◆ EXTRACTED TEXT ◆

------------

The Joseph Smith Papers
- Cover of first published volume
- Author: Joseph Smith, Jr.
- Language: English
- Genre: Religious writings
- Published: 2008–2023 (print)
- Publisher: Church Historian's Press (The Church of Jesus Christ of Latter-day Saints)
- Publication place: United States
- Media type: Print and online
- Website: JosephSmithPapers.org

= The Joseph Smith Papers =

Documentary editing project to collect and research documents by Joseph Smith

The Joseph Smith Papers (or Joseph Smith Papers Project) is a documentary editing project to collect, research, and publish all documents created by, or under the direction of, Joseph Smith (1805–1844), the founder of the Latter Day Saint movement. Documents are published online alongside transcriptions and annotations, with selections also published in 27 printed volumes.

The project began in 2001, published its first printed volume in 2008 and released its final printed volume in 2023; as of 2024, the project continues to publish digital content. The Church History Department of the Church of Jesus Christ of Latter-day Saints (LDS Church) sponsored the project; the department's imprint, the Church Historian's Press, published the website and printed volumes.

==History of the project==
After Smith's death in 1844, a collection of his papers was carried west by Brigham Young and other church leaders. Some significant documents remained with Smith's widow, Emma, and others, such as John Whitmer. Many of these were not published until years later by the LDS Church, the Community of Christ, and independent researchers.

------------

◆ SUPPLIED ENTRIES ◆

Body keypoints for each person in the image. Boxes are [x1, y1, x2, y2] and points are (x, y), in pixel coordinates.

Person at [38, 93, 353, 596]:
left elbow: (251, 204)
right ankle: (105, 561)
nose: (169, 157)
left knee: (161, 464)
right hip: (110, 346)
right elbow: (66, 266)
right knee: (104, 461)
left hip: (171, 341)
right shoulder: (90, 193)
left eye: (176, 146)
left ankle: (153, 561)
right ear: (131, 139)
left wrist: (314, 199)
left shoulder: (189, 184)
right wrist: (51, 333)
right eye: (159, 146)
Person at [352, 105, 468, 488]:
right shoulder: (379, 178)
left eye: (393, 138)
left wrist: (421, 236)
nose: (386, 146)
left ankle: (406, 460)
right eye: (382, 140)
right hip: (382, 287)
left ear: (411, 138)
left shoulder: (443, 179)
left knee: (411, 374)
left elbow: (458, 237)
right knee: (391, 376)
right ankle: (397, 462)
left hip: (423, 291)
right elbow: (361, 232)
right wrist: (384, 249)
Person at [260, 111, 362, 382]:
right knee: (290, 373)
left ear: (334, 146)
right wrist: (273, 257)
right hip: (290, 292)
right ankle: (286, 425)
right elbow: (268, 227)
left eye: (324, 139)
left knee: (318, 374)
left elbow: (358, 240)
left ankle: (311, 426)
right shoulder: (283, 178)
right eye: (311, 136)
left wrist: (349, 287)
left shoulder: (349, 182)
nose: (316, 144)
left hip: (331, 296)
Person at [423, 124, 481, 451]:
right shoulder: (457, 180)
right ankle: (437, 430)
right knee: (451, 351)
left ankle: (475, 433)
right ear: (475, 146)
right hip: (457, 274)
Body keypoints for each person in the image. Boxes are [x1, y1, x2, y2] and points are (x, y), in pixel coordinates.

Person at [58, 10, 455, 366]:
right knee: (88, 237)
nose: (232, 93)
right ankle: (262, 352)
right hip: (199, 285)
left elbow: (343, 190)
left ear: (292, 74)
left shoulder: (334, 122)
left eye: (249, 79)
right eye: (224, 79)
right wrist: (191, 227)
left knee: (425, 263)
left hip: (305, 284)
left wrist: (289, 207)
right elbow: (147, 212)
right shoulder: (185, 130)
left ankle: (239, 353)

------------

◆ GOAL OF THE EXERCISE ◆
List every person named in the article about the Joseph Smith Papers. The entries have no connection to the article about the Joseph Smith Papers.

◆ TASK SOLUTION ◆
Joseph Smith, Jr.
Brigham Young
Emma (Smith's widow)
John Whitmer